Il aura fallu 6 ans. Six ans de procédure pour que le Conseil d’Etat réponde enfin à la question posée par la journaliste Camille Polloni : “Suis-je fichée par les renseignements français ?”. Présente au salon Des livres et l’alerte, la journaliste du pure-player Les Jours raconte son parcours du combattant dans les méandres de l’administration française et le fichage illégal de sa personne par le renseignement militaire. Une démonstration “par l’absurde” qui soulève de nombreuses interrogations sur les thèmes de la surveillance, du secret des sources et des libertés individuelles.
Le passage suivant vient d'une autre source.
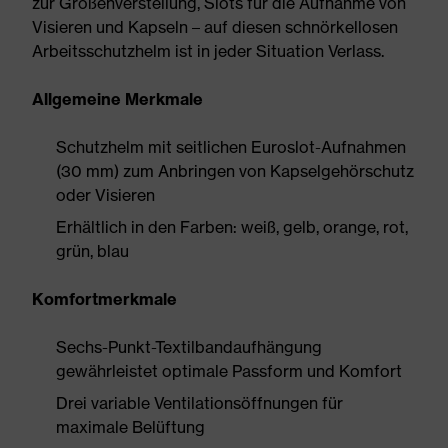
zur Größenverstellung, Slots für die Aufnahme von
Visieren und Kapseln – auf diesen schnörkellosen
Arbeitsschutzhelm ist in jeder Situation Verlass.
Allgemeine Merkmale
Schutzhelm mit seitlichen Euroslot-Aufnahmen
(30 mm) zum Anbringen von Kapselgehörschutz
oder Visieren
Erhältlich in den Farben: weiß, gelb, orange, rot,
grün, blau
Komfortmerkmale
Sechs-Punkt-Textilbandaufhängung
gewährleistet optimale Passform und Komfort
Drei variable Ventilationsöffnungen für
maximale Belüftung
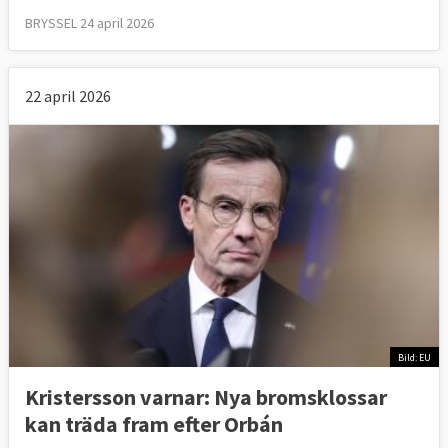
BRYSSEL 24 april 2026
22 april 2026
Bild: EU
Kristersson varnar: Nya bromsklossar
kan träda fram efter Orbán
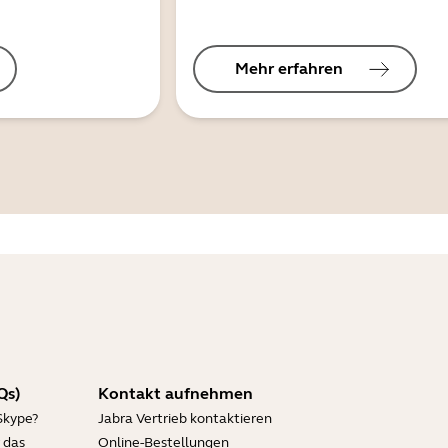
Mehr erfahren
Qs)
Kontakt aufnehmen
Skype?
Jabra Vertrieb kontaktieren
 das
Online-Bestellungen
Camille Polloni n’est pas un agent double. A peine cachée derrière sa paire de lunettes, que ce soit en conférence ou en aparté, elle détaille toujours avec la même précision sa “petite expérience” menée face à l’administration française. Ancienne des Inrockuptibles et de Rue 89, elle exerce depuis 2016 le métier de journaliste Aux Jours, spécialisée sur les sujets Police/Justice. En 2011, la jeune femme décide “par curiosité” de faire valoir son “droit d’accès” aux données collectées sur sa personne en déposant une demande par lettre à la Commission nationale de l’informatique et des libertés (CNIL). Un droit “que tout le monde peut exercer”. Suite à une longue procédure qui la mène devant la CNIL, le tribunal administratif, la cour administrative d’appel, et enfin le Conseil d’État, elle apprend le 8 novembre 2017, dans la décision rendue par le “conseil des sages”, que le renseignement militaire a collecté illégalement des données sur elle. Ce dernier enjoint alors la ministre des armées de supprimer ces fichiers. “Je n’ai pas pu avoir accès à ces fiches” ajoute-t-elle, avant de préciser que rien ne garantit non plus leur suppression. L’enquête s’arrête ici.
L’Etat dans l’illégalité
Camille Polloni l’admet : “Je ne m’attendais pas à ce que ça mette aussi longtemps.”. Son enquête, feuilletonnée dans Rue 89, puis dans Les Jours, aura révélé une pratique illégale de fichage exercée par l’Etat lui-même. La journaliste ne s’est d’ailleurs pas arrêtée là. Lors de notre rencontre, elle “célèbre” la première bougie de sa plainte déposée auprès du Tribunal de Grande instance de Paris pour “collecte illicite de données personnelles”, délit inscrit dans le Code Pénal (articles 226-16 et suivants). Pourquoi les renseignements s’intéressent-ils à sa personne ? Elle ne se l’explique toujours pas. La journaliste analyse toutefois que la protection de la sûreté de l’Etat et la lutte antiterroriste peuvent constituer une justification à ces pratiques opaques. D’ailleurs, pour elle, la loi sur le renseignement de 2015 a renforcé ce manque de transparence sur le fichage des citoyens.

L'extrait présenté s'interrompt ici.